Coupled Lorentz Oscillators

Note: See the appendix of the PyCharge paper for the quantum electrodynamics (QED) expressions for the radiative decay rates and coupling parameters of point dipoles.

It is well known that an atom's surrounding environment modifies its radiative properties. In the classical model, the modification of the SE rate is generated by the scattering of the atomic field (as the LO is driven by the electric field at its origin position), while in QED theory the SE rate is stimulated by vacuum field fluctuations or radiation reaction, which partly depends on the ordering of the quantum field operators. Regardless, in the weak coupling regime (where the atom-field coupling constant is much less than the photon decay rate inside the cavity), the interactions can be treated perturbatively such that QED and classical theory yield the same results for the modification of the SE rate. An exception is when the surrounding medium contains gain. The modification of radiative properties for two coupled LOs in close vicinity is given by invoking QED theory and using the dyadic Green's function for a dipole.

The classical analogs of the superradiant and subradiant states of two coupled TLSs (where the dipoles are quantized) occur when they are polarized along the same axis and begin either in phase (direction of the two dipole moments are equal) or out of phase (direction of the two dipole moments are reversed), respectively. PyCharge can calculate the frequency shift \(\delta_{12}\) and SE rate \(\gamma^{\pm}\) of two coupled LOs in either collective state by curve fitting the discretized kinetic energy (KE) values, which are calculated by PyCharge at each time step, to the expected harmonic equation

\[\begin{equation} \label{eq:KE} \mathrm{KE}= Ae^{-(\gamma^{\pm} t)}\sin\left((\omega_0\pm\delta_{12}) t + \phi\right)^2, \end{equation}\]

where \(A\) and \(\phi\) are constants necessary to accurately fit the function and are dependent on the initial conditions of the simulation. The curve fit should be performed using the kinetic energy values after a number of time steps have elapsed in the simulation to allow the scattered fields to propagate back to the LO's origin position. When the two coupled LOs are in the superradiant or subradiant states, the population of their excited state and their total energy \(\mathcal{E}\) are exponentially decaying functions with a decay rate of \(\gamma^{+}\) or \(\gamma^{-}\), respectively.

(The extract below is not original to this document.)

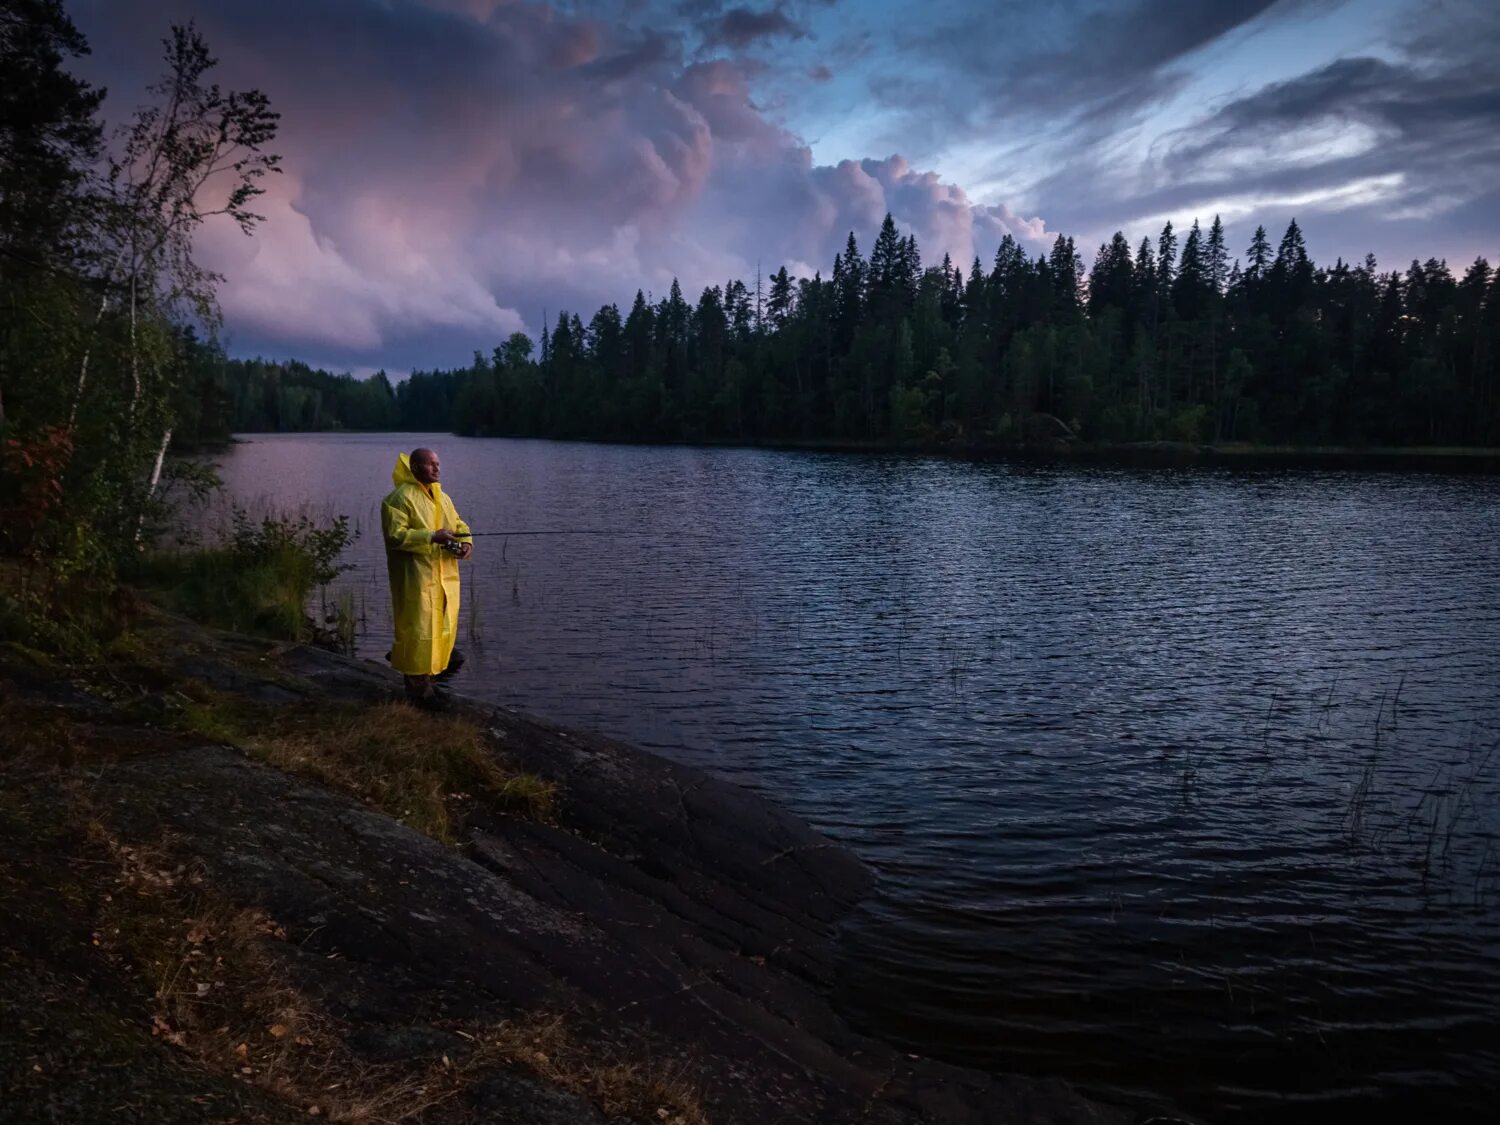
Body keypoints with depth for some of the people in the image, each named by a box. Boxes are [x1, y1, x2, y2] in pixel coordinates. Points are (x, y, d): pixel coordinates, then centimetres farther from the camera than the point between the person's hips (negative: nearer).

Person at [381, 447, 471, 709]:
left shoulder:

It is also useful to note that the total EM power radiated by an accelerating point charge in a vacuum (at non-relativistic speeds) can be calculated using the Larmor formula:

\[\begin{equation} P(t) = \frac{q^2 a^2(t)}{6 \pi \epsilon_0 c^3}. \end{equation}\]

The power radiated by a dipole can also be calculated using the above equation by replacing \(q^2 a^2\) with \(|\mathbf{\ddot d}|^2\). Assuming that the dipoles begin oscillating at \(t=0\) s, the radiated energy at time \(t'\) can be calculated by integrating the radiated power from \(t=0\) s to \(t=t'\) (which can be approximated with PyCharge using a discrete integration). As well, if there are two or more dipoles in a system that interact, then each dipole will `absorb' a certain amount of energy \(W_\mathrm{abs}\) radiated from the other dipoles. The total (constant) energy of a system that contains \(N\) dipoles is the sum of the energy gains and losses of all the dipoles, given by

\[\begin{equation} W_\mathrm{total} = \sum_{\mathrm{i}=1}^N \left( \mathcal{E}_i(t') - W_{\mathrm{abs},\,i}(t') + \int_0^{t'} P_i(t)\,dt \right), \end{equation}\]

where \(\mathcal{E}_i\) is the total energy (sum of the kinetic and potential energies) of the \(i\)th dipole in the system.